Task instructions:
**a)** Answer these questions using the history of the Samara institute:
(i) In what year was Kuibyshev Industrial Institute reorganized into the Kuibyshev Polytechnic Institute?
(ii) What award did the Kuibyshev Polytechnic Institute receive in 1980?
(iii) On what date was the order for the merger with SSUACE signed?
**b)** Repeat the history of the Samara institute word for word, from "2015 - The scientific" to "on December 30.".

Extracted text:
1934 - Three previously independent technical colleges became a single Mid-Volga industrial institute. In the Middle Volga Industrial Institute joined the Faculty of Chemistry as the Faculty of Chemical Technology.

1935 - The Middle Volga Institute got a new name - Kuibyshev Industrial Institute named after V.V. Kuibyshev

1962 - Kuibyshev Industrial Institute was reorganized into the Kuibyshev Polytechnic Institute.

1980 - according to the Decree of the USSR Supreme Soviet Presidium the Kuibyshev Polytechnic Institute is awarded the Order of the Red Banner of Labor

1991 - Kuibyshev Polytechnic Institute was renamed to Samara Polytechnic Institute and the year later received the status of Samara State Technical University (SSTU)

2015 - The scientific council of SSTU has made a decision to merge with the Samara State University of Architecture and Civil Engineering (SSUACE). The corresponding order was signed by the Minister of Education and Science of the Russian Federation on December 30.

Data provided:
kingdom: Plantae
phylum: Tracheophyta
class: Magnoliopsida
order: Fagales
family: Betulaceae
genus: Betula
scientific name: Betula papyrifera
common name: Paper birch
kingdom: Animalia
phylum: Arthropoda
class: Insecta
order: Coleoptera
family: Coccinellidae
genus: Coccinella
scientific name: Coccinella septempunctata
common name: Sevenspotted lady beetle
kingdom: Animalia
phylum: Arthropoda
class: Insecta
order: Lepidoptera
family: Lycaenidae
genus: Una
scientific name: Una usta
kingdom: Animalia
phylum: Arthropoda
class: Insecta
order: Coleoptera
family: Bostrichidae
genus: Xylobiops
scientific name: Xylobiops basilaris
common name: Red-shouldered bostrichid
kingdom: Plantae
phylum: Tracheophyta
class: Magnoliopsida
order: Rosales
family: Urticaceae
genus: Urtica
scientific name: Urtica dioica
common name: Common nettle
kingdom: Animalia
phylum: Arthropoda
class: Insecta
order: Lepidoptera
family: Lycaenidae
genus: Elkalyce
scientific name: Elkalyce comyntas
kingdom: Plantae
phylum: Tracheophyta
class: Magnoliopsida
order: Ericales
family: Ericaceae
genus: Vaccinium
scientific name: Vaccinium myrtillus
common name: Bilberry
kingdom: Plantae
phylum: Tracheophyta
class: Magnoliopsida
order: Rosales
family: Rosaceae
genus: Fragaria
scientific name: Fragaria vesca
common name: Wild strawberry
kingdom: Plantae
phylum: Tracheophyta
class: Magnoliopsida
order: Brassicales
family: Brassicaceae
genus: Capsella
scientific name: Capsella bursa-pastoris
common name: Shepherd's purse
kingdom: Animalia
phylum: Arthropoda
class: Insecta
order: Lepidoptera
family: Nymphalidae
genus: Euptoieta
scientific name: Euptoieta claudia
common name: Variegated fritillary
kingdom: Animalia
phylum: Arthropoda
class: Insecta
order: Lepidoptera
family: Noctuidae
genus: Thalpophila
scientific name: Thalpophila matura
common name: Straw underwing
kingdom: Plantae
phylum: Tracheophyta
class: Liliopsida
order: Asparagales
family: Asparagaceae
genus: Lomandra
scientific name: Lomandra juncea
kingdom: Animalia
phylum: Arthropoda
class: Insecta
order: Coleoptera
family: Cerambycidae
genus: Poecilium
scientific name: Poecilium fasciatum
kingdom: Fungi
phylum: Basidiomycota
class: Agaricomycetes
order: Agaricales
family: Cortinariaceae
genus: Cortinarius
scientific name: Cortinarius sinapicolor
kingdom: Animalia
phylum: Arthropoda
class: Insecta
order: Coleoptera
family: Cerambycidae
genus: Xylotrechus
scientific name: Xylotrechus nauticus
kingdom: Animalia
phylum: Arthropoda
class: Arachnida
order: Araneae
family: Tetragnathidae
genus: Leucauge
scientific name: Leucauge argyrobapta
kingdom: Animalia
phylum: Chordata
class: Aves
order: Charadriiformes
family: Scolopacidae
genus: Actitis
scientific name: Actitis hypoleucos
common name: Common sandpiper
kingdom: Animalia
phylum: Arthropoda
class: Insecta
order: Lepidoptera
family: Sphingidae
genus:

Answers by item number:
**a)**
(i) 1962
(ii) The Order of the Red Banner of Labor
(iii) December 30

**b)**
2015 - The scientific council of SSTU has made a decision to merge with the Samara State University of Architecture and Civil Engineering (SSUACE). The corresponding order was signed by the Minister of Education and Science of the Russian Federation on December 30.